Could she possibly slip outside for a few seconds to have her photograph taken in the lane? Certainly. What about a coat? No, she didn’t need a coat. Eddie Salter and I were cold, but this remarkable old lady was perfectly happy. She posed a few yards from her home. ‘Yes, this was my favourite walk, down this lane.’ Granny Brazier is 88 …
Here we thought, would be someone who would welcome the return to peace and quiet, be glad to exchange the fumey thunder of the atmosphere and memories of the past. She remembers the days when a trip to Shrewsbury meant walking to Cressage to catch the train.
But no, ‘I don’t like it,’ she says, eyes twinkling. ’It’s too quiet now, too quiet and too lonely. The new road lets the traffic go fast and it runs right across where I used to walk – along the lane to Wig Wig. Now I don’t like having to cross the by-pass because of the traffic.’
Son ended his days in a care home in Ludlow where he was remembered for remarking with some wonder about all the water and washing he had to endure.
Like Cyril’s family at Glebe Cottages, No 3 Harley had no services and despite his mother keeping it ‘neater than a ship awaiting inspection by the monarch’ after her death Soner allowed the house to slip into a condition bad enough to beggar all belief. I once stood just outside the front door and I know what I saw and smelled what I smelled. During Soner’s final years in Harley, Victoria Todd used to deliver food and help. However, she would only enter clad rather like a forensic scientist entering a crime scene covered entirely in a white overall. Victoria deserved an award for that.
Son’s nine cats were taken away by the Cats Protection League shortly after Soner left to be spade and neutered. Soon after they dropped three cats off into the village guessing I suppose that the village would look after them, which it has. Margaret and Frank Bennett feed two of them and we had the third, which we named Furlong, for obvious reasons, but without any connection to strip farming. Furlong was virtually a feral cat and it took around four years of TLC to tame her. She loved routine but she was not alone.
Soner walking to the Feathers
Towards Son’s last days in the village, when making my regular Sunday trips to much Welock to buy the paper, I would drive out to the bypass to the stop line and look right. Invariably, there was Son walking to the Feathers. This happened as regularly as a metronome, so regularly I thought Son and I were being driven by the same clock. The image was repeated over and over again.

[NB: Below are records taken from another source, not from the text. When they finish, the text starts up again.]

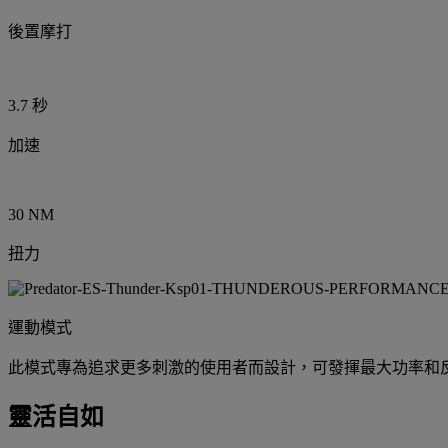
後置摩打
3.7 秒
加速
30 NM
扭力
運動模式
此模式專為追求更多刺激的使用者而設計，可發揮最大功率和
靈活自如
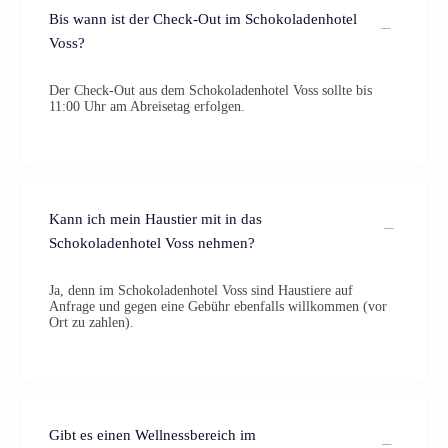
Bis wann ist der Check-Out im Schokoladenhotel
Voss?
Der Check-Out aus dem Schokoladenhotel Voss sollte bis
11:00 Uhr am Abreisetag erfolgen.
Kann ich mein Haustier mit in das
Schokoladenhotel Voss nehmen?
Ja, denn im Schokoladenhotel Voss sind Haustiere auf
Anfrage und gegen eine Gebühr ebenfalls willkommen (vor
Ort zu zahlen).
Gibt es einen Wellnessbereich im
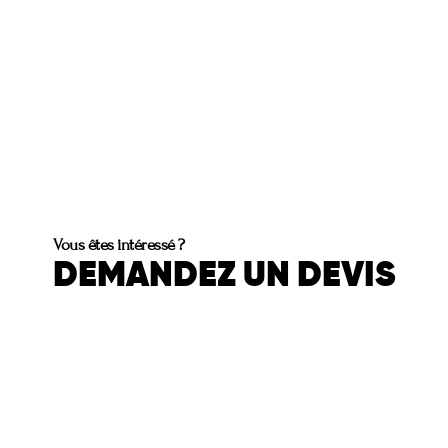
Vous êtes intéressé ?
DEMANDEZ UN DEVIS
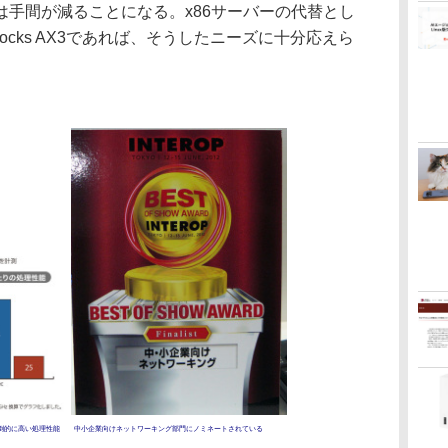
は手間が減ることになる。x86サーバーの代替とし
locks AX3であれば、そうしたニーズに十分応えら
圧倒的に高い処理性能
中小企業向けネットワーキング部門にノミネートされている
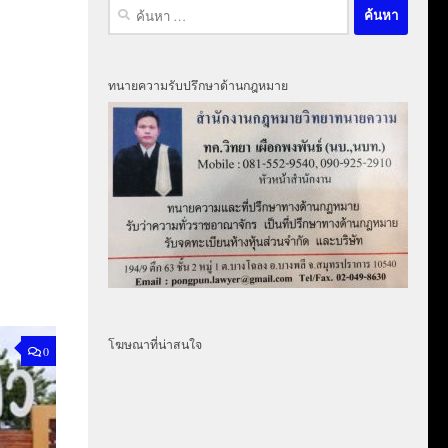
ค้นหา
สำหรับ:
ทนายความรับปรึกษาด้านกฎหมาย
โฆษณาที่น่าสนใจ
0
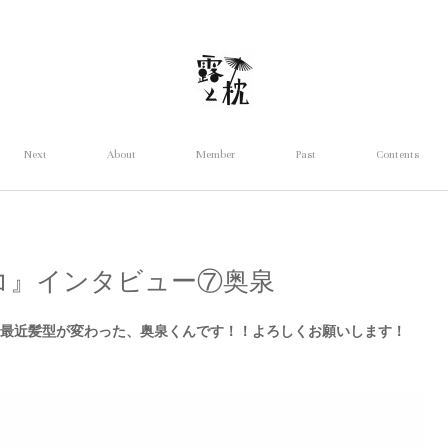
Next
About
Member
Past
Contents
コ』インタビュー⑦奥泉
、最近髪型が変わった、奥泉くんです！！よろしくお願いします！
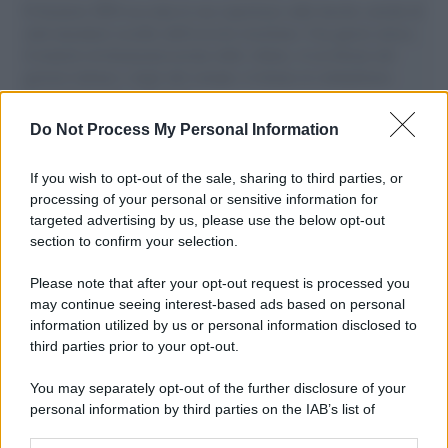
Il Senatore M5S racconta la sua esperienza sulle barche cariche di
aiuti umanitari assalite dall'esercito israeliano. Una guerra atroce,
il tentativo di disumanizzazione delle vittime, il servilismo del
governo italiano e degli altri europei, il ritorno al colonialismo.
L'importanza dei movimenti.
Do Not Process My Personal Information
Il caso /
Trump ha quasi esaurito l'arsenale Usa, ma il
tycoon smentisce
If you wish to opt-out of the sale, sharing to third parties, or
processing of your personal or sensitive information for
targeted advertising by us, please use the below opt-out
section to confirm your selection.
Chiesa /
Papa Leone XIV denuncia le violenze in Ucraina e
Russia e chiede il rispetto del diritto umanitario e della
Please note that after your opt-out request is processed you
diplomazia
may continue seeing interest-based ads based on personal
information utilized by us or personal information disclosed to
third parties prior to your opt-out.
Il centenario /
A L'Aquila arriva la mostra "Tito, 100 anni
You may separately opt-out of the further disclosure of your
attraverso la forma"
personal information by third parties on the IAB’s list of
downstream participants.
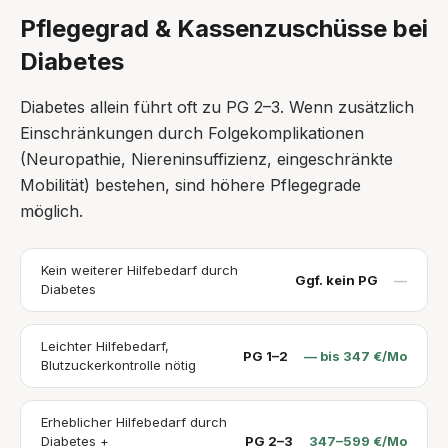
Pflegegrad & Kassenzuschüsse bei
Diabetes
Diabetes allein führt oft zu PG 2–3. Wenn zusätzlich
Einschränkungen durch Folgekomplikationen
(Neuropathie, Niereninsuffizienz, eingeschränkte
Mobilität) bestehen, sind höhere Pflegegrade
möglich.
Kein weiterer Hilfebedarf durch
Ggf. kein PG
—
Diabetes
Leichter Hilfebedarf,
PG 1–2
— bis 347 €/Mo
Blutzuckerkontrolle nötig
Erheblicher Hilfebedarf durch
Diabetes +
PG 2–3
347–599 €/Mo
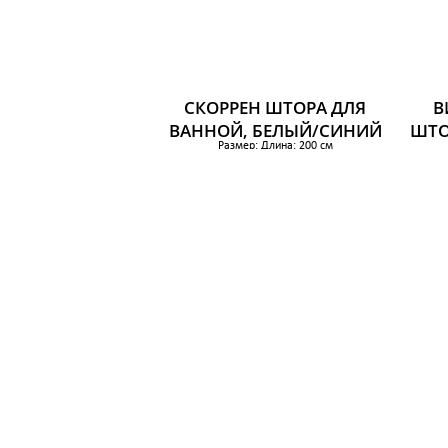
СКОРРЕН ШТОРА ДЛЯ
В
ВАННОЙ, БЕЛЫЙ/СИНИЙ
ШТО
Размер: Длина: 200 см
Ширина: 180 см
Площадь: 3.60 м²
549 р.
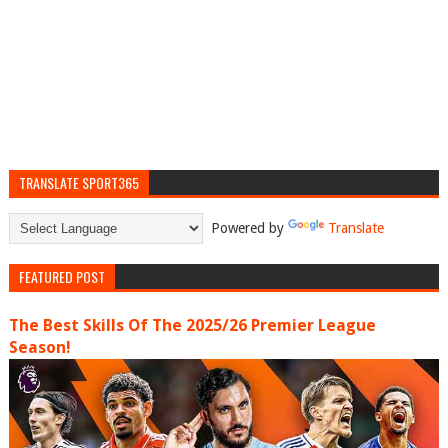
TRANSLATE SPORT365
Powered by
Translate
FEATURED POST
The Best Skills Of The 2025/26 Premier League
Season!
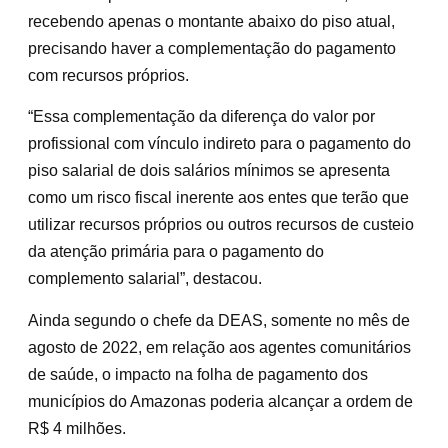
recebendo apenas o montante abaixo do piso atual,
precisando haver a complementação do pagamento
com recursos próprios.
“Essa complementação da diferença do valor por
profissional com vínculo indireto para o pagamento do
piso salarial de dois salários mínimos se apresenta
como um risco fiscal inerente aos entes que terão que
utilizar recursos próprios ou outros recursos de custeio
da atenção primária para o pagamento do
complemento salarial”, destacou.
Ainda segundo o chefe da DEAS, somente no mês de
agosto de 2022, em relação aos agentes comunitários
de saúde, o impacto na folha de pagamento dos
municípios do Amazonas poderia alcançar a ordem de
R$ 4 milhões.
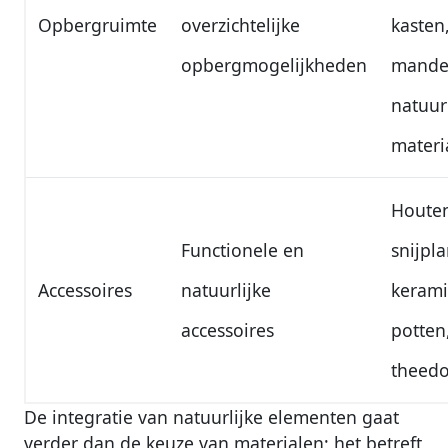
Opbergruimte
overzichtelijke
kasten
opbergmogelijkheden
mande
natuur
materi
Houte
Functionele en
snijpl
Accessoires
natuurlijke
kerami
accessoires
potten
theed
De integratie van natuurlijke elementen gaat
verder dan de keuze van materialen; het betreft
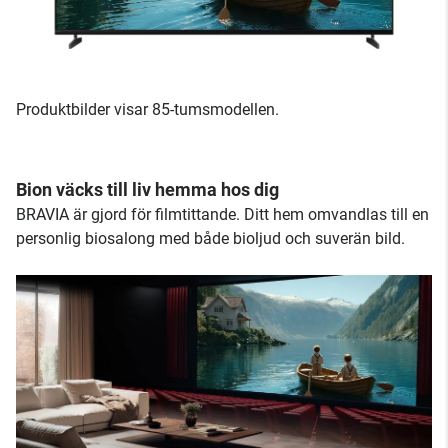
Produktbilder visar 85-tumsmodellen.
Bion väcks till liv hemma hos dig
BRAVIA är gjord för filmtittande. Ditt hem omvandlas till en
personlig biosalong med både bioljud och suverän bild.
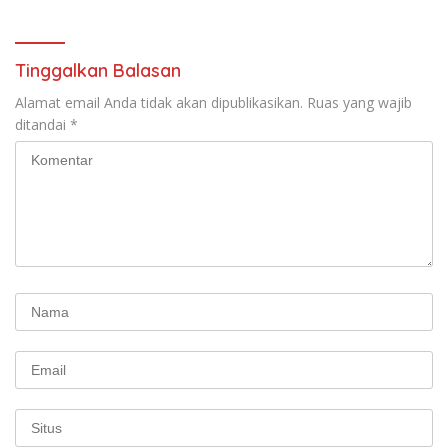
Tinggalkan Balasan
Alamat email Anda tidak akan dipublikasikan.
Ruas yang wajib
ditandai
*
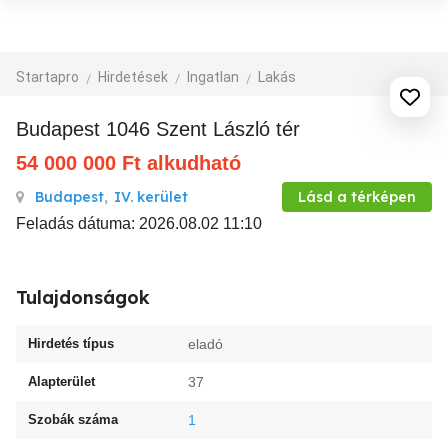
Startapro
Hirdetések
Ingatlan
Lakás
Budapest 1046 Szent László tér
54 000 000
Ft
alkudható
Budapest
,
IV. kerület
Lásd a térképen
Feladás dátuma: 2026.08.02 11:10
Tulajdonságok
Hirdetés típus
eladó
Alapterület
37
Szobák száma
1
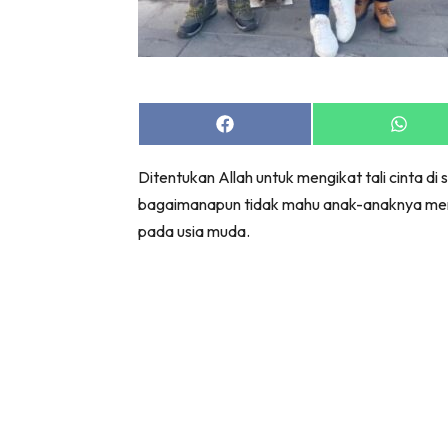
Share
Share
on
on
Facebook
Whats
Ditentukan Allah untuk mengikat tali cinta d
bagaimanapun tidak mahu anak-anaknya meng
pada usia muda.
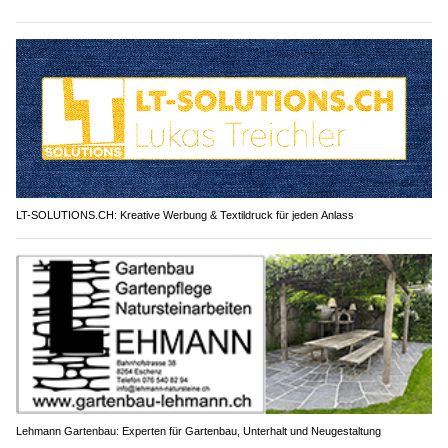
LT-SOLUTIONS.CH: Kreative Werbung & Textildruck für jeden Anlass
Lehmann Gartenbau: Experten für Gartenbau, Unterhalt und Neugestaltung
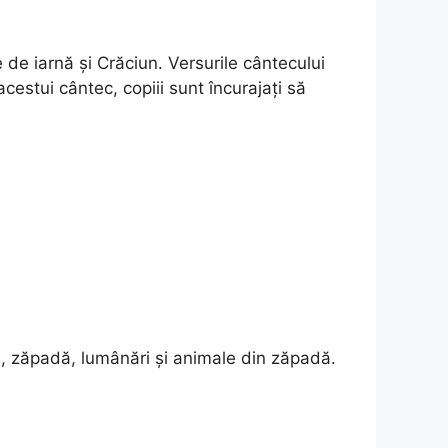
 de iarnă și Crăciun. Versurile cântecului
estui cântec, copiii sunt încurajați să
, zăpadă, lumânări și animale din zăpadă.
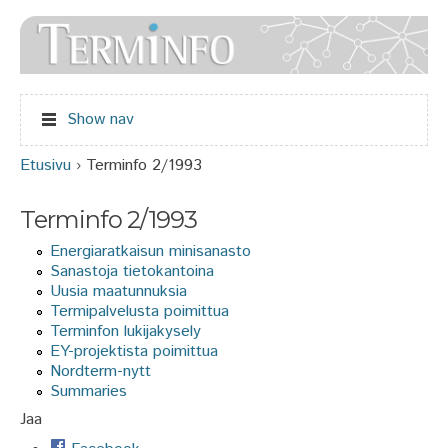
Jump to navigation
Show nav
Etusivu
›
Terminfo 2/1993
Olet täällä
Terminfo 2/1993
Energiaratkaisun minisanasto
Sanastoja tietokantoina
Uusia maatunnuksia
Termipalvelusta poimittua
Terminfon lukijakysely
EY-projektista poimittua
Nordterm-nytt
Summaries
Jaa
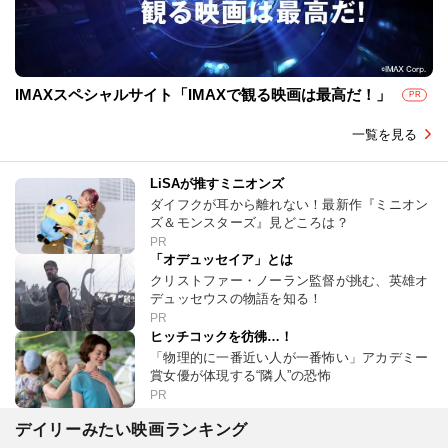
IMAXスペシャルサイト「IMAXで観る映画は最高だ！」
PR
一覧を見る
LiSAが推すミニオンズ
ダイフクが耳から離れない！最新作『ミニオン
ズ＆モンスターズ』見どころは？
PR
「オデュッセイア」とは
クリストファー・ノーラン監督が挑む、英雄オ
デュッセウスの物語を知る！
PR
ヒッチコックを彷彿…！
「物理的に一番近い人が一番怖い」アカデミー
賞女優が体現する“隣人”の恐怖
PR
デイリーみたい映画ランキング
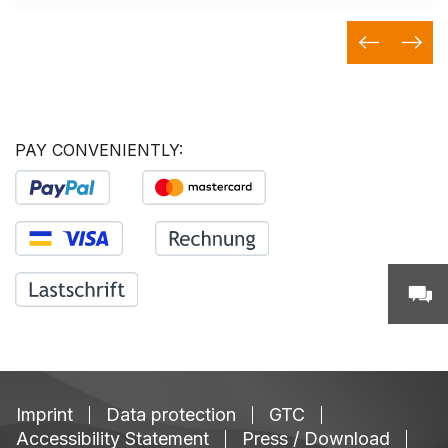
PAY CONVENIENTLY:
Imprint
Data protection
GTC
Accessibility Statement
Press / Download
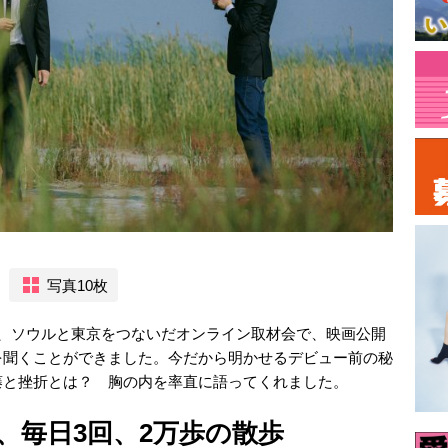
写真10枚
日、ソウルと東京をつないだオンライン取材会で、映画公開
を聞くことができました。今だから明かせるデビュー前の秘
藤と挫折とは？ 胸の内を率直に語ってくれました。
、毎日3回、2万歩の散歩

One Sunday, I took my camera. There he was again, right on cue, so I walked some distance behind him taking photographs. He never knew.
I then used the photographs to produce the drawing ‘Son walking to the Feathers’ I have a photograph with Son and one without. Together they toll a bell.

On the 11th July, 2003, I met Alan Brazier near the Village Green. He was wearing a Council Refuse Collector’s yellow jacket. He told me that his father Fred, who had been dead for 20 years had been born in No 3 Harley and that Son was his uncle. I gave him a photocopy of the newspaper photograph of 88 year old Martha Granny Brazier, his Grandmother. He really was astonished.